Qualificazione comoda. Certo è che la prima giornata del cammino verso Francia 2016 ha confermato, qualora ci fossero stati dubbi, che la qualificazione alla fase finale non sarà certo una missione ai limiti dell’impossibile. Croazia e Bulgaria sono parse avversarie abbordabili e poi non va dimenticato che l’Italia non perde una partita delle qualificazioni dal settembre 2006. Inoltre, le prossime due sfide, quelle di ottobre contro l’Azerbaigian a Palermo e in trasferta a Malta, sono l’ideale per mettere subito la classifica al riparo da sorprese. Guai, però, a dirlo a Conte: «Siamo sulla buona strada – continua il ct – sono stati giorni molto belli e ringrazio i miei ragazzi per la loro grande applicazione mentale. Abbiamo tracciato le linee guida e messo in moto la macchina: ora il primo obiettivo è la qualificazione agli Europei. Nei prossimi giorni, nell’ambito del tour nei club di serie A farò visita anche alla Juve, del resto a Torino sono di casa».

Il fenomeno Zaza. Balotelli chi? La domanda è spontanea perché questo ragazzo della Basilicata che si è abbassato la cresta da solo e ostenta una barba “fashion” ha fatto dimenticare il discusso attaccante del Liverpool, unico taglio eccellente della gestione Conte. E il merito della sua esplosione va attribuito proprio Conte che già lo voleva alla Juve e non ha esitato ad affidargli le chiavi dell’attacco azzurro, lui che viene dalla provincia più provincia d’Italia e che gioca in un Sassuolo che è ai confini dell’impero del calcio.

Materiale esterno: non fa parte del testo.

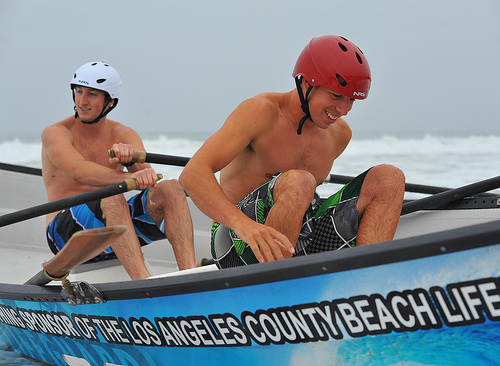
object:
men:
[176, 30, 409, 272]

«Zaza è un ragazzo che viene dal mio Sud, dalla Basilicata dove ci sono pochi campi e tanta voglia di imparare: è naturale che abbia fame. Balotelli dovrebbe imparare da lui». A tessere gli elogi del nuovo fenomeno del calcio italiano è Franco Selvaggi, campione del mondo con sole tre presenze in azzurro ma non a Spagna ’82 dove c’era ma rimase a guardare, e fino a pochi giorni fa l’unico lucano ad aver vestito la maglia azzurra. «Non mi ha meravigliato che sia arrivato in Nazionale – aggiunge – perché è un calciatore con grandissime qualità sia tecniche che fisiche».

Affondo a Lotito. C’è chi si toglie qualche sassolino. È Daniele De Rossi che torna sull’eccessiva presenza (invadenza) del presidente laziale Claudio Lotito. «Lotito? Io preferisco avere meno gente possibile attorno: mi hanno spiegato che è qui perché è consigliere federale, visto che ce ne sono 21 speriamo non vengano tutti...».